If you're planning to drive, whether it's across town or across the country, it's important to be well-rested. After all, you are piloting a heavy and potentially lethal 2,000-pound (or more) weapon, so you need all of your wits about you.
A fatigued driver is at risk of succumbing to "microsleeps," or brief moments of lapsed consciousness when drivers are at extreme risk of getting into dangerous accidents.
Episodes of microsleep can last for only fractions of a second or as long as 10 seconds. It's a nuanced phase of sleep that is neither true rapid eye movement sleep (REM) nor nonrapid eye movement sleep (NREM). It doesn't last long enough for the person to fully enter into either phase of sleeping.

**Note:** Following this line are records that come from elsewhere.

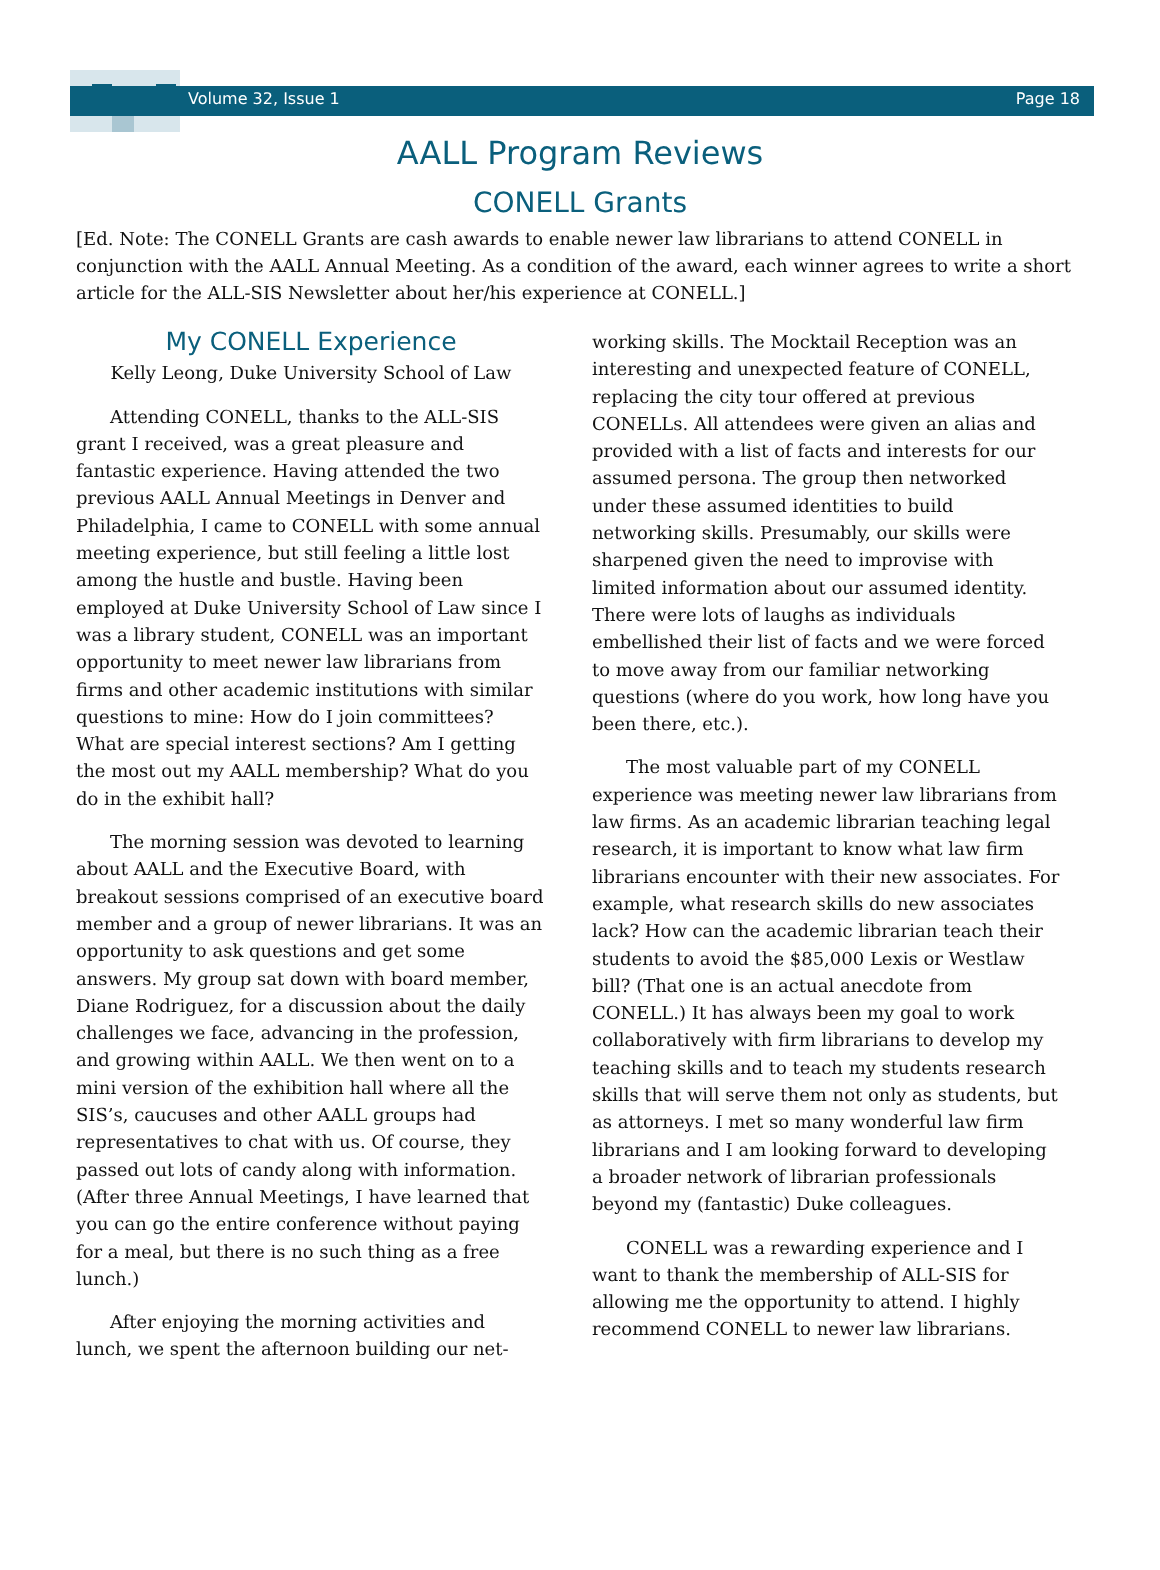Volume 32, Issue 1 Page 18
AALL Program Reviews
CONELL Grants
[Ed. Note: The CONELL Grants are cash awards to enable newer law librarians to attend CONELL in conjunction with the AALL Annual Meeting. As a condition of the award, each winner agrees to write a short article for the ALL-SIS Newsletter about her/his experience at CONELL.]
My CONELL Experience
Kelly Leong, Duke University School of Law
Attending CONELL, thanks to the ALL-SIS grant I received, was a great pleasure and fantastic experience. Having attended the two previous AALL Annual Meetings in Denver and Philadelphia, I came to CONELL with some annual meeting experience, but still feeling a little lost among the hustle and bustle. Having been employed at Duke University School of Law since I was a library student, CONELL was an important opportunity to meet newer law librarians from firms and other academic institutions with similar questions to mine: How do I join committees? What are special interest sections? Am I getting the most out my AALL membership? What do you do in the exhibit hall?
The morning session was devoted to learning about AALL and the Executive Board, with breakout sessions comprised of an executive board member and a group of newer librarians. It was an opportunity to ask questions and get some answers. My group sat down with board member, Diane Rodriguez, for a discussion about the daily challenges we face, advancing in the profession, and growing within AALL. We then went on to a mini version of the exhibition hall where all the SIS’s, caucuses and other AALL groups had representatives to chat with us. Of course, they passed out lots of candy along with information. (After three Annual Meetings, I have learned that you can go the entire conference without paying for a meal, but there is no such thing as a free lunch.)
After enjoying the morning activities and lunch, we spent the afternoon building our net-
working skills. The Mocktail Reception was an interesting and unexpected feature of CONELL, replacing the city tour offered at previous CONELLs. All attendees were given an alias and provided with a list of facts and interests for our assumed persona. The group then networked under these assumed identities to build networking skills. Presumably, our skills were sharpened given the need to improvise with limited information about our assumed identity. There were lots of laughs as individuals embellished their list of facts and we were forced to move away from our familiar networking questions (where do you work, how long have you been there, etc.).
The most valuable part of my CONELL experience was meeting newer law librarians from law firms. As an academic librarian teaching legal research, it is important to know what law firm librarians encounter with their new associates. For example, what research skills do new associates lack? How can the academic librarian teach their students to avoid the $85,000 Lexis or Westlaw bill? (That one is an actual anecdote from CONELL.) It has always been my goal to work collaboratively with firm librarians to develop my teaching skills and to teach my students research skills that will serve them not only as students, but as attorneys. I met so many wonderful law firm librarians and I am looking forward to developing a broader network of librarian professionals beyond my (fantastic) Duke colleagues.
CONELL was a rewarding experience and I want to thank the membership of ALL-SIS for allowing me the opportunity to attend. I highly recommend CONELL to newer law librarians.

Regardless, it is very dangerous to drivers and all others they encounter on the road. Below are some warning signs of a microsleep episode.
- Brief memory lapses
- Hitting the rumble strip on the highway
- Missing the exit you planned to take
- Bobbing head
- Loss of muscle control
- Slumping over the wheel
- Involuntarily releasing a held object
- Having near-misses while driving
You may realize that you are experiencing microsleep or be totally oblivious to the danger. The problem occurs mostly at night when drivers are tired from work or driving yet push themselves to reach their destinations.
If you got into a car accident with another at-fault driver, microsleep may have caused or been a contributing factor to the collision. A car accident can leave victims injured and in need of costly and extended medical treatment, including months of rehabilitative therapies. Pursuing a claim for damages can result in financial compensation for the injuries and other damages that you suffered.